Records shown:
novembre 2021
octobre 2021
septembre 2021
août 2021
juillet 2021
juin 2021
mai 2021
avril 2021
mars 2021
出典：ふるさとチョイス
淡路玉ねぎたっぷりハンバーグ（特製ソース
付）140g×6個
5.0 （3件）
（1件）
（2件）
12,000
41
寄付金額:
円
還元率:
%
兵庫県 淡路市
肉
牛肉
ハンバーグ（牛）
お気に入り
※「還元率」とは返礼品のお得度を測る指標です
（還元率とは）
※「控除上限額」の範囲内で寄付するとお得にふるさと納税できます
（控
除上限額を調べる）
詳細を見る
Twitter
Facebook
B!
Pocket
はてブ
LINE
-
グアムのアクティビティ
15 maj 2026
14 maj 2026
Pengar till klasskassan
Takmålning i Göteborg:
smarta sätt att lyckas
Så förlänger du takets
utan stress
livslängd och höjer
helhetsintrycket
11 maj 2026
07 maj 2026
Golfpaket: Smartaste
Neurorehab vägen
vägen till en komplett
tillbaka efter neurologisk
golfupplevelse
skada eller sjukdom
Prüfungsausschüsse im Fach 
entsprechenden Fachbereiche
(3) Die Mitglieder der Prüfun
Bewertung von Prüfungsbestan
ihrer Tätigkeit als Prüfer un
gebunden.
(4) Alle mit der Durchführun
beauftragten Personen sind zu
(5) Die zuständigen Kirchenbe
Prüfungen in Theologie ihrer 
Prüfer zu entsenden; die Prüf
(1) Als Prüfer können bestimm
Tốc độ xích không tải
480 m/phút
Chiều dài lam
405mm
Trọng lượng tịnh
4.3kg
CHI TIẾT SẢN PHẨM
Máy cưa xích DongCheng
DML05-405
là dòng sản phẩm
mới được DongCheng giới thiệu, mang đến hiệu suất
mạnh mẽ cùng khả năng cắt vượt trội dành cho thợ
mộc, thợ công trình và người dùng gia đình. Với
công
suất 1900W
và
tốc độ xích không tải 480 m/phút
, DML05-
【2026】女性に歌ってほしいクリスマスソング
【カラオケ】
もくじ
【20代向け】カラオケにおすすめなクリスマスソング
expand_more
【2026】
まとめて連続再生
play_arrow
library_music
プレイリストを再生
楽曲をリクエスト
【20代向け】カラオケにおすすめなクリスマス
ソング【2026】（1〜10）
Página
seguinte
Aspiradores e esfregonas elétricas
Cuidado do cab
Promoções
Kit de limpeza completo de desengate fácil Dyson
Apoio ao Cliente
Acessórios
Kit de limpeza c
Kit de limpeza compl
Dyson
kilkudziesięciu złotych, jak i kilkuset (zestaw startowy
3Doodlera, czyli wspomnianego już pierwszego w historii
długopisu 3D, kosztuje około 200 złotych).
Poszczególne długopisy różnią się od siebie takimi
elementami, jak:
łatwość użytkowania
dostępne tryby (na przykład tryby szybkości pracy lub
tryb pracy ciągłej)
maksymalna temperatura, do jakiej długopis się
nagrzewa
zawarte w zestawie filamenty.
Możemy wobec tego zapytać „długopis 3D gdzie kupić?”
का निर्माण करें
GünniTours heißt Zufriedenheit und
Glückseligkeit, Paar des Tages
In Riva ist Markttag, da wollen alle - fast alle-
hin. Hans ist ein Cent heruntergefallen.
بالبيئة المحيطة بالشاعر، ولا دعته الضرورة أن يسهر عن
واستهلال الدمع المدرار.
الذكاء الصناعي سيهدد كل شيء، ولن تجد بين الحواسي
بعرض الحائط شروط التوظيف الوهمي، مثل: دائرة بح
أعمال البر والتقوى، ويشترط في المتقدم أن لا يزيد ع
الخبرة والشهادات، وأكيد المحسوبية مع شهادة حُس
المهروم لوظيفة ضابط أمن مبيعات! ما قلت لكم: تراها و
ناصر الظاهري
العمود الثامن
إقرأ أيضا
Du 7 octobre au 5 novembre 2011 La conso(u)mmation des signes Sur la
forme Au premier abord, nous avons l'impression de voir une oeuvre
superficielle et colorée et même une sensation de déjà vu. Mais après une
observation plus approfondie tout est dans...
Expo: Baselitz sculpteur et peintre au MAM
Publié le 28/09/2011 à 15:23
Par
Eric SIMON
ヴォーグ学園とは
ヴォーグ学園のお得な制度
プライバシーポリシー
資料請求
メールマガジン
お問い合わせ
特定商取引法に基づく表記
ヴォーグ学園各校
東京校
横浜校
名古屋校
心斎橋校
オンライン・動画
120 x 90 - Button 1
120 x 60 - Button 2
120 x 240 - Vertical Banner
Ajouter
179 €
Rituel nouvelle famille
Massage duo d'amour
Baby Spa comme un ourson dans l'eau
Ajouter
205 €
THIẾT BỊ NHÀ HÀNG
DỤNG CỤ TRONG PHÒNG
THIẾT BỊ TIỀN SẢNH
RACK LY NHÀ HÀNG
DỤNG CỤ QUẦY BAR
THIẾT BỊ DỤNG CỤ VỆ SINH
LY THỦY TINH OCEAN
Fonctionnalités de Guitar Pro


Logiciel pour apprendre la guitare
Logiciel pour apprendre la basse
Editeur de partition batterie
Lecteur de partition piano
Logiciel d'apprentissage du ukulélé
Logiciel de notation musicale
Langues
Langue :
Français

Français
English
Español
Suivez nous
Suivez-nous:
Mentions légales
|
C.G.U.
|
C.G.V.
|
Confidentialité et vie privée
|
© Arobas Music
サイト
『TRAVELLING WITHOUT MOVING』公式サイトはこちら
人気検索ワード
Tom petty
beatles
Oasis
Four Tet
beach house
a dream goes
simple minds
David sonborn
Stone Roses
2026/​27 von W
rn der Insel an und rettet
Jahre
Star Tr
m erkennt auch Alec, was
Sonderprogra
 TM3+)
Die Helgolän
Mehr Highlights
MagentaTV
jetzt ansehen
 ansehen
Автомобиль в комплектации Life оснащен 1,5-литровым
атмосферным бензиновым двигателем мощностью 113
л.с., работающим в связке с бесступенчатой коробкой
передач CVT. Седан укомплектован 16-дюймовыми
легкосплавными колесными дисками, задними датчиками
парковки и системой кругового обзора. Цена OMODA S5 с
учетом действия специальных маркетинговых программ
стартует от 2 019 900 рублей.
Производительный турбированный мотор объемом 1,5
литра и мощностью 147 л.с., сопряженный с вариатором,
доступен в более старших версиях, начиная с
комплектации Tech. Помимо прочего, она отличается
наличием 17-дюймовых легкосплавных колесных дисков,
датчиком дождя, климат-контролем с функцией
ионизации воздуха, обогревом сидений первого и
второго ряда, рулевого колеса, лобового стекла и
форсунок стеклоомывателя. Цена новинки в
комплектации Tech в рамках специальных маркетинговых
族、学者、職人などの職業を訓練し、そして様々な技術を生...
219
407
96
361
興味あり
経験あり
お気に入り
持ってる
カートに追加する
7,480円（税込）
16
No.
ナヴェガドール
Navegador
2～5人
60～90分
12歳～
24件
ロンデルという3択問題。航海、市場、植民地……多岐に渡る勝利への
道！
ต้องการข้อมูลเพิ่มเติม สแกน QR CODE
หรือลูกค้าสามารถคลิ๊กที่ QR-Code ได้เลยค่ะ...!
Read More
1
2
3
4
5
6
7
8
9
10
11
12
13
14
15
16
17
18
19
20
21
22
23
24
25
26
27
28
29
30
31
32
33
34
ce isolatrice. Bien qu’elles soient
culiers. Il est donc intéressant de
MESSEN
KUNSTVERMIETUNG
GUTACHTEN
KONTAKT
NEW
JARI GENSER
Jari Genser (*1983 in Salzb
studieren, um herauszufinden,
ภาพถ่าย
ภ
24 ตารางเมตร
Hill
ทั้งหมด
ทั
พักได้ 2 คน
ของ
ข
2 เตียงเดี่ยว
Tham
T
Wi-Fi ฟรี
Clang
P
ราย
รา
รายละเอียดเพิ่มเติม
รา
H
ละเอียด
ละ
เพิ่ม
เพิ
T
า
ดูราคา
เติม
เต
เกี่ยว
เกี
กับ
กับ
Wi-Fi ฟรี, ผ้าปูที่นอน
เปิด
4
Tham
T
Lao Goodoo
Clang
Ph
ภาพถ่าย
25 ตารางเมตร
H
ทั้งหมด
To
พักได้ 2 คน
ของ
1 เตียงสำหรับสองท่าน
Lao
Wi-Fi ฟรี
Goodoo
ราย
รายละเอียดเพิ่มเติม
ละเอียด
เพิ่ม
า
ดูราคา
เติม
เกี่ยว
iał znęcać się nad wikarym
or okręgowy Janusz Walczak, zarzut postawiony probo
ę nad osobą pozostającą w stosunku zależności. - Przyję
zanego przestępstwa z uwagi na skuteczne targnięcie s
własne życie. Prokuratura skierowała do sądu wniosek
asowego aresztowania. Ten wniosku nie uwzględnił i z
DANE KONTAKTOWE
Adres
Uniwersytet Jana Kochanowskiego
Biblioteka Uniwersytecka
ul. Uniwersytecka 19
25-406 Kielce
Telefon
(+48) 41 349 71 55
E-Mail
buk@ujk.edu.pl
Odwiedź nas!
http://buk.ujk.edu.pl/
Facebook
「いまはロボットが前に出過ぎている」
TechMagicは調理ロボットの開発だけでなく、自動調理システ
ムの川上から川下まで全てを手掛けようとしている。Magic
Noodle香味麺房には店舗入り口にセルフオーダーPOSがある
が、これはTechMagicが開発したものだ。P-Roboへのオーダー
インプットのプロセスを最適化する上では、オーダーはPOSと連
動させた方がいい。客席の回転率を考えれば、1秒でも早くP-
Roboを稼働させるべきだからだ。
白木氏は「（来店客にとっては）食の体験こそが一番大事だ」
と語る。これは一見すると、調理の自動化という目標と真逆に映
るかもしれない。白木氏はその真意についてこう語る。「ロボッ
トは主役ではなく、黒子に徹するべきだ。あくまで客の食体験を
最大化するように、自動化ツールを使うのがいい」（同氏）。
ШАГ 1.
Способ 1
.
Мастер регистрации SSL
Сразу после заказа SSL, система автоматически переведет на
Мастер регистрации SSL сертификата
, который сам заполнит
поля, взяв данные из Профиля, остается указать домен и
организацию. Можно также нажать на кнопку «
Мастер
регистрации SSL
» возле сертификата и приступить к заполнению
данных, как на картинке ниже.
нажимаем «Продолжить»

Directive:
Using the data above, return every line that contains the string "limpeza".

Response:
Kit de limpeza completo de desengate fácil Dyson
Kit de limpeza c
Kit de limpeza compl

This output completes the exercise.